Whether you’re a curious traveler, an aspiring home cook wanting to learn how to cook Balinese food, or a seasoned chef, prepare to discover the secrets behind Bali’s magical flavors. This is your ultimate guide to Bali spices and ingredients.
The Foundation of Bumbu Bali (Base Genep)
Two core groups of ingredients form the very foundation of countless Balinese spice pastes (bumbu) and traditional Balinese dishes, each bringing its unique personality and “bursting with flavor” to our kitchen. These are the Balinese spices essentials.
The Technique (How to Make Base Gede)
Ingredients are nothing without Ratio.
Most of Balinese don’t use scales. We use nature. In daily life or communal cooking, we use the “Finger Ratio” (Takaran Jari) found in the ancient Dharma Caruban texts.
The “Finger” Ratio (Takaran Jari)
Most Balinese do not use digital scales. We use nature. In our kitchen, we teach you to measure the fresh roots using your own hand. This ensures the strong flavors don’t overpower the weak ones.
- Lengkuas (Galangal): The largest amount. Measured by the length of your Middle Finger.
- Jahe (Ginger): Measured by the length of your Index Finger.
- Kunyit (Turmeric): Measured by the length of your Ring Finger.
- Kencur (Aromatic Ginger): The smallest amount. Measured by the Little Finger.
The Technique: Rajang vs. Ulek
How you crush the spice changes the taste.
- Rajang (Chopped): We use a Blakas (heavy cleaver) to mince the ingredients on a wooden block. This keeps the juices inside the fiber. The result is a textured paste that lasts longer.
- Ulek (Pounded): We use a Cobek (stone mortar). This crushes the fibers and forces the oils to merge. It creates a creamier, more fragrant paste that must be used immediately.
The Heart of the Matter: Types of Bumbu
A skilled cook (Belawa) creates harmony between these ingredients.

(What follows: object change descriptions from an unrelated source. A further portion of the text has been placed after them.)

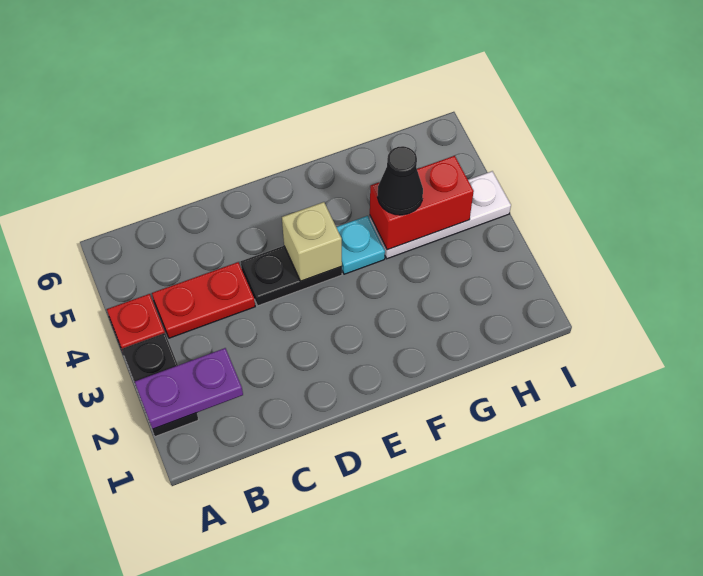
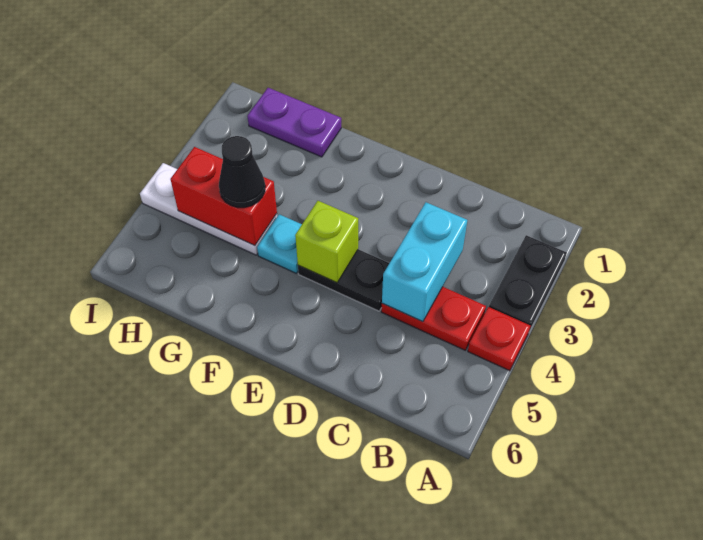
purple plate A2:B2 level 2 -> purple plate G1:H1 level 1
none -> cyan brick C3:C4 level 2
tan brick E4 level 2 -> lime brick E4 level 2

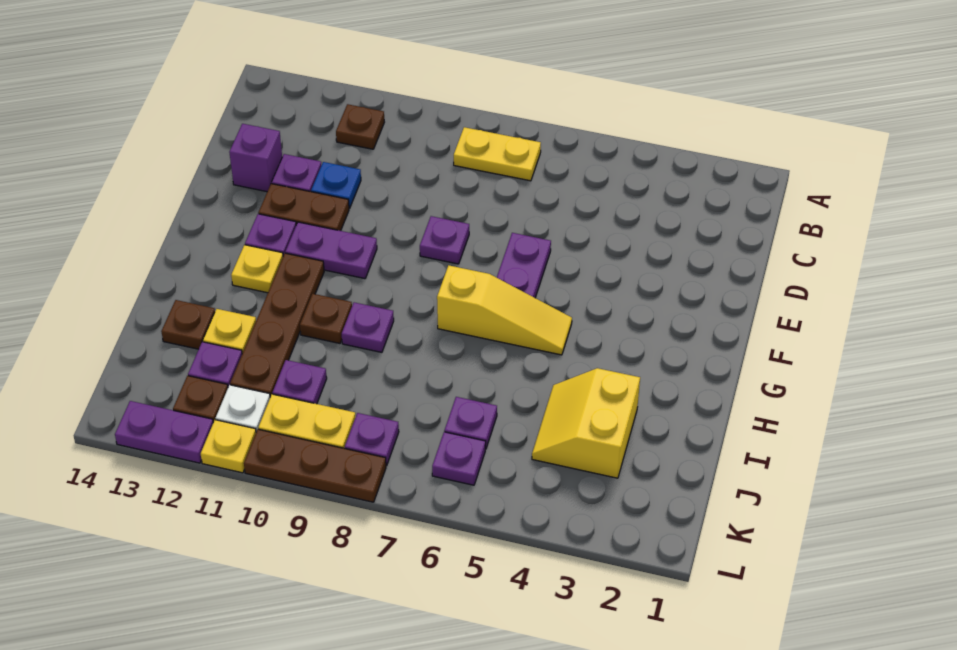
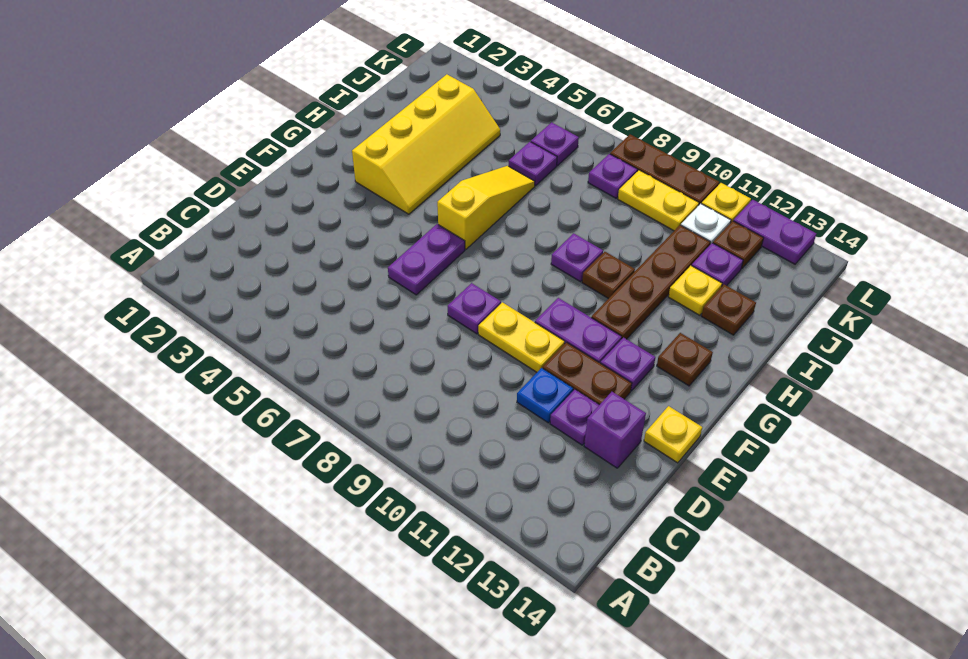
yellow plate B7:B8 level 1 -> yellow plate E9:E10 level 1
brown plate B11 level 1 -> brown plate G13 level 1
yellow slope G5:G7 level 1 top 7 -> yellow slope G6:I6 level 1 top G
yellow plate G12 level 1 -> yellow plate E14 level 1
yellow slope I3:J4 level 1 top 3 -> yellow slope G3:J4 level 1 top 3
purple plate J10 level 1 -> none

Here are the pastes you will master:
Base Genep (The Mother Sauce): The complete 15+ ingredient paste symbolizing the universe.
The most foundational and complex paste, typically pounded until it forms a cohesive paste or finely chopped. This is the mother of all Balinese spice pastes.
Base Suna Cekuh (Garlic-Kencur Paste):
A simpler yet incredibly fragrant bumbu where the dominant stars are garlic (suna) and lesser galangal (cekuh or kencur). It can sometimes include turmeric and candlenut for added depth.
This paste is prized for its bright, pungent aroma and is a classic pairing for blanched vegetables like Plecing Kangkung.
Bumbu Kele (Fragrant & Creamy Broth/Lawar Bumbu):
This specialized bumbu is known for lending an extra fragrant and often creamy quality to dishes. It’s commonly used in Southern Bali, particularly when combined with bumbu rajang (chopped spices) to create the complex and rich flavors found in many lawar dishes.
It might involve specific aromatic leaves or techniques to achieve its unique character.
Crafting a bumbu is an art. Traditionally, ingredients are pounded using a stone mortar and pestle (cobek and ulekan), a process believed to better release their flavors. At our Ubud cooking school, you’ll get hands-on experience creating one of these fragrant foundations from scratch!
Taste the “Sad Rasa” (6 Flavors)
Reading this glossary gives you knowledge. Tasting it gives you a memory. The ancient texts say that Base Gede contains Sad Rasa—all six flavors (Sweet, Sour, Salty, Bitter, Pungent, Astringent) in perfect harmony.
Come taste the harmony.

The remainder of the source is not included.